-- Problem requirements --
Find the line below with "ÚLTIMA ENCUESTA ELABORADA" and the line with "1000 | +/- 3.4% |". Output them and the lines between, exactly, but not the pictures.

-- Dataset --
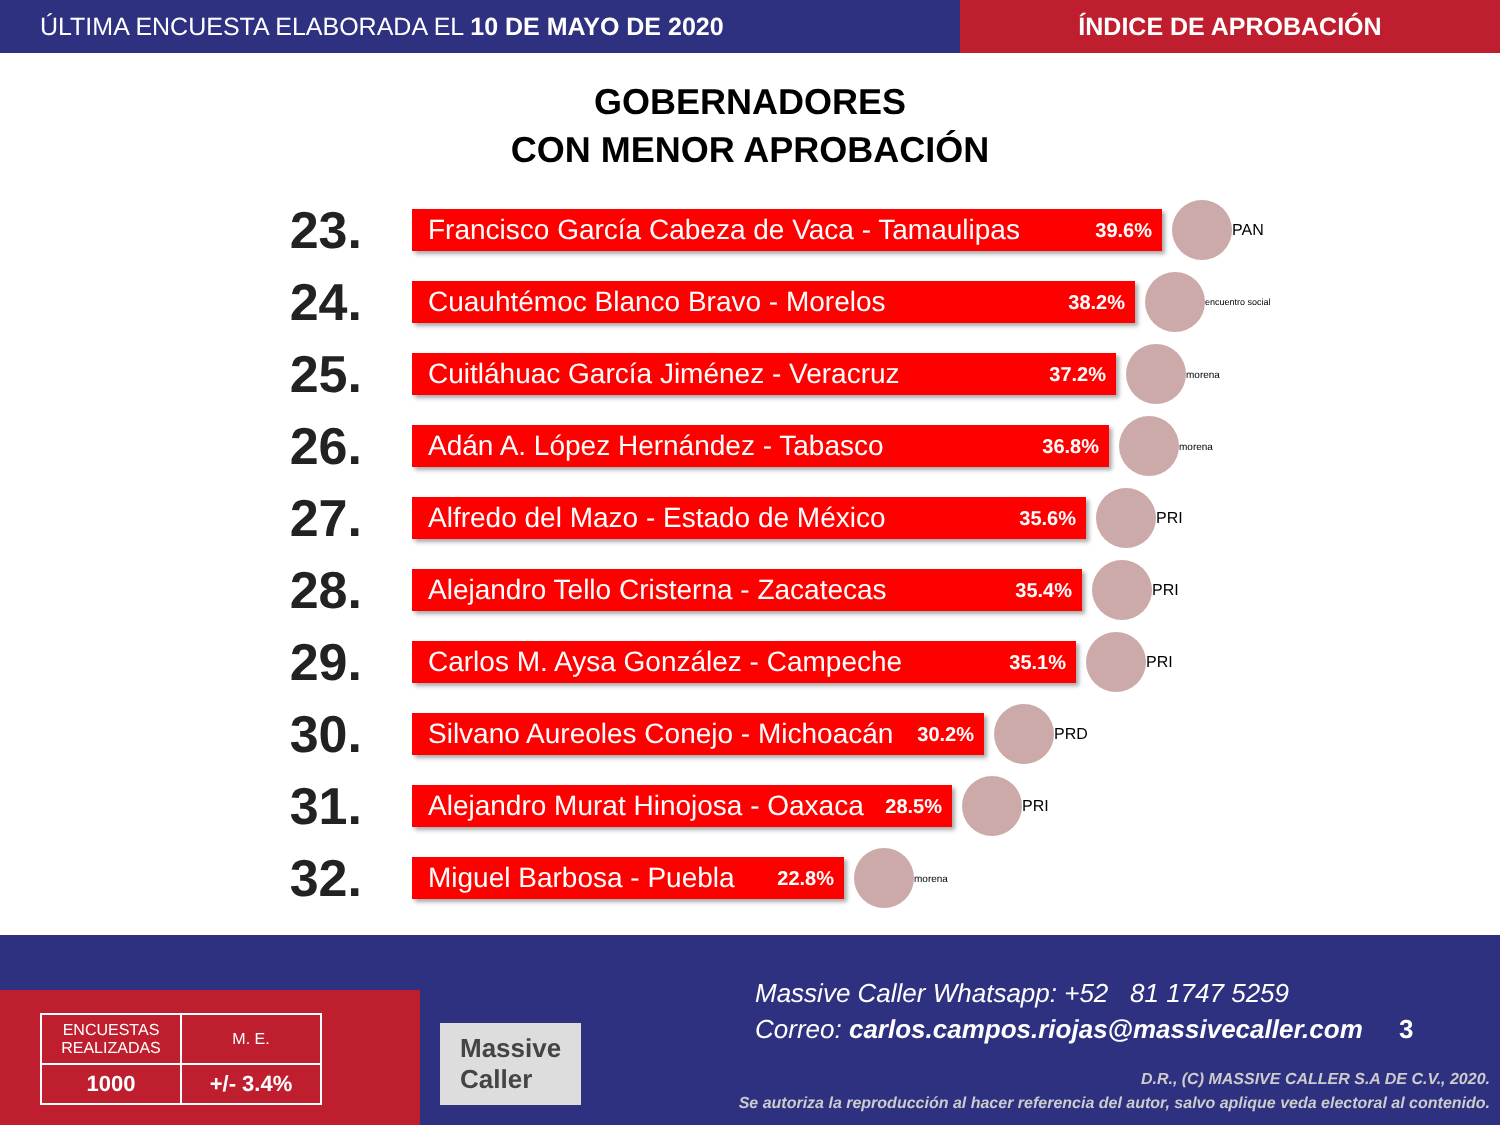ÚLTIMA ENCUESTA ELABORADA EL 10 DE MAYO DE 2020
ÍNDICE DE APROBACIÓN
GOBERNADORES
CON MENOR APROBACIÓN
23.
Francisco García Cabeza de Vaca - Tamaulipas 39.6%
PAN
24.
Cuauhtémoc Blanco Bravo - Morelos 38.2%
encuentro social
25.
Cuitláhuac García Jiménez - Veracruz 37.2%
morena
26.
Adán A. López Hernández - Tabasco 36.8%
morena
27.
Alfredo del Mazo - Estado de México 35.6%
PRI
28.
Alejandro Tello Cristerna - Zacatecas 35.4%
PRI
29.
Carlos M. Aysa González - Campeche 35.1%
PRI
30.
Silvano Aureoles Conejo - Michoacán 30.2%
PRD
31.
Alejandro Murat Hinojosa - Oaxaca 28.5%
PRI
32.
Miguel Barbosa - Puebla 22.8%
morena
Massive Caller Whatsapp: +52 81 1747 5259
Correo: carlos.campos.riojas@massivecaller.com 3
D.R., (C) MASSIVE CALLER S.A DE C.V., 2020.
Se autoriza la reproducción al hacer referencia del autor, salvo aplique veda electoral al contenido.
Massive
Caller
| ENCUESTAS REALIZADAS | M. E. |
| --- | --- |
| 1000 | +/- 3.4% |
...
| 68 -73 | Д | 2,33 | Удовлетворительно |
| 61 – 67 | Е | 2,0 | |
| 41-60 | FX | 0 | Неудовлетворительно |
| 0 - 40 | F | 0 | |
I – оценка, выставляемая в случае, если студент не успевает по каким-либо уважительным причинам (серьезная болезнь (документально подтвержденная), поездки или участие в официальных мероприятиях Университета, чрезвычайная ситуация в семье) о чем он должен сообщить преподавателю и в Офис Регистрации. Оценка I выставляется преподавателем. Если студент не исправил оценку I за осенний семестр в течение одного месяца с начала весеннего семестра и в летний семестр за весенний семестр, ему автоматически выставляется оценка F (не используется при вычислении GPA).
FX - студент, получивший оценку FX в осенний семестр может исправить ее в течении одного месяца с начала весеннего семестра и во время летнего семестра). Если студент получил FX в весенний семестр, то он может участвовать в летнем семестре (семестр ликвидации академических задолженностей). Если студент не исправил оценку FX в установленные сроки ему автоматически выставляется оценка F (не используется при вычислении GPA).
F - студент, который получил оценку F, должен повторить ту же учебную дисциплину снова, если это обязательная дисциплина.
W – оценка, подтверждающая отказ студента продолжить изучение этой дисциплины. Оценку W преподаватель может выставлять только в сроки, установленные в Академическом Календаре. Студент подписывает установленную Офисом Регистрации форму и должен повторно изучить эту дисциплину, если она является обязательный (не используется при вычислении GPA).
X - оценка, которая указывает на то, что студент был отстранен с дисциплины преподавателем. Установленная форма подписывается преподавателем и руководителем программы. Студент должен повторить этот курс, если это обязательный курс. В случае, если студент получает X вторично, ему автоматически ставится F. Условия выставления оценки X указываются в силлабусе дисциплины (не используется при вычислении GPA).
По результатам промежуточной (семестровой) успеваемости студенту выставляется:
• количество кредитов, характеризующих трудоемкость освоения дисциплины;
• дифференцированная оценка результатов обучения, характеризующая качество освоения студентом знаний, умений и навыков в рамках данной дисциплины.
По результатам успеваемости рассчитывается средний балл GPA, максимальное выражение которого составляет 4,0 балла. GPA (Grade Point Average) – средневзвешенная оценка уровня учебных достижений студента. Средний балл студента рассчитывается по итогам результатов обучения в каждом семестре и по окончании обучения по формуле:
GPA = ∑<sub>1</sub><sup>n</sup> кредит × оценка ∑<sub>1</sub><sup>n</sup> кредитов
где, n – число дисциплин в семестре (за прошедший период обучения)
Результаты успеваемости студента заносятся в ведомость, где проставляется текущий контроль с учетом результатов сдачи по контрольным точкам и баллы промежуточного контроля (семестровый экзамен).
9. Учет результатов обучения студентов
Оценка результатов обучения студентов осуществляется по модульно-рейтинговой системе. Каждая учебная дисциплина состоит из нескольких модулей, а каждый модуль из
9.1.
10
...
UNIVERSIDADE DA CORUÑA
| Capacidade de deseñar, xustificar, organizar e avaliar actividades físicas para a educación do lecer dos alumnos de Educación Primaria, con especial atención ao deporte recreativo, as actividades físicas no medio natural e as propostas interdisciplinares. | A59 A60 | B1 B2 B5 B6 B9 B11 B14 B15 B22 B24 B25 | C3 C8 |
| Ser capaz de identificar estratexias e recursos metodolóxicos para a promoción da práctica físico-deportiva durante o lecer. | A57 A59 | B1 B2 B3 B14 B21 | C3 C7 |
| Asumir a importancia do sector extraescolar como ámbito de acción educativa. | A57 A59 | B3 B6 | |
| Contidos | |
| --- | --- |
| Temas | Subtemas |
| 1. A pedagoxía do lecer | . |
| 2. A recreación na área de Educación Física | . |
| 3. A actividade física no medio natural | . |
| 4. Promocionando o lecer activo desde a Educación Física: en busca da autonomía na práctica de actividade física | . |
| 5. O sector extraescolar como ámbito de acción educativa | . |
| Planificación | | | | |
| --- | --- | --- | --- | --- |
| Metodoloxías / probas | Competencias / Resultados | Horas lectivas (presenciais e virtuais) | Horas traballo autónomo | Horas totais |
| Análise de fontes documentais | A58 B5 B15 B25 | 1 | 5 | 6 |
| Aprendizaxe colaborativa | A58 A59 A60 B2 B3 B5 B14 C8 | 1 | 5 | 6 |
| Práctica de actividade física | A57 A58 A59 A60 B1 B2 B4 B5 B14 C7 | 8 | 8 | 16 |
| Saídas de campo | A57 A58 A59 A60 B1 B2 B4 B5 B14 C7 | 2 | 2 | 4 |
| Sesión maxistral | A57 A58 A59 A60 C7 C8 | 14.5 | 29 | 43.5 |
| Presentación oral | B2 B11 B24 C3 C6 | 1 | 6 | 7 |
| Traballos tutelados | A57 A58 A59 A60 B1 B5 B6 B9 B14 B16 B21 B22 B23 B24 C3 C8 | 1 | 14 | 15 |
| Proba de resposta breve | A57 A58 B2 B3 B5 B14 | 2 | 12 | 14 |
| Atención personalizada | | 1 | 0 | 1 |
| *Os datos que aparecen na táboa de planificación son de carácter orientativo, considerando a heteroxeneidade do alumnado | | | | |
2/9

-- Result of the exercise --
ÚLTIMA ENCUESTA ELABORADA EL 10 DE MAYO DE 2020
ÍNDICE DE APROBACIÓN
GOBERNADORES
CON MENOR APROBACIÓN
23.
Francisco García Cabeza de Vaca - Tamaulipas 39.6%
PAN
24.
Cuauhtémoc Blanco Bravo - Morelos 38.2%
encuentro social
25.
Cuitláhuac García Jiménez - Veracruz 37.2%
morena
26.
Adán A. López Hernández - Tabasco 36.8%
morena
27.
Alfredo del Mazo - Estado de México 35.6%
PRI
28.
Alejandro Tello Cristerna - Zacatecas 35.4%
PRI
29.
Carlos M. Aysa González - Campeche 35.1%
PRI
30.
Silvano Aureoles Conejo - Michoacán 30.2%
PRD
31.
Alejandro Murat Hinojosa - Oaxaca 28.5%
PRI
32.
Miguel Barbosa - Puebla 22.8%
morena
Massive Caller Whatsapp: +52 81 1747 5259
Correo: carlos.campos.riojas@massivecaller.com 3
D.R., (C) MASSIVE CALLER S.A DE C.V., 2020.
Se autoriza la reproducción al hacer referencia del autor, salvo aplique veda electoral al contenido.
Massive
Caller
| ENCUESTAS REALIZADAS | M. E. |
| --- | --- |
| 1000 | +/- 3.4% |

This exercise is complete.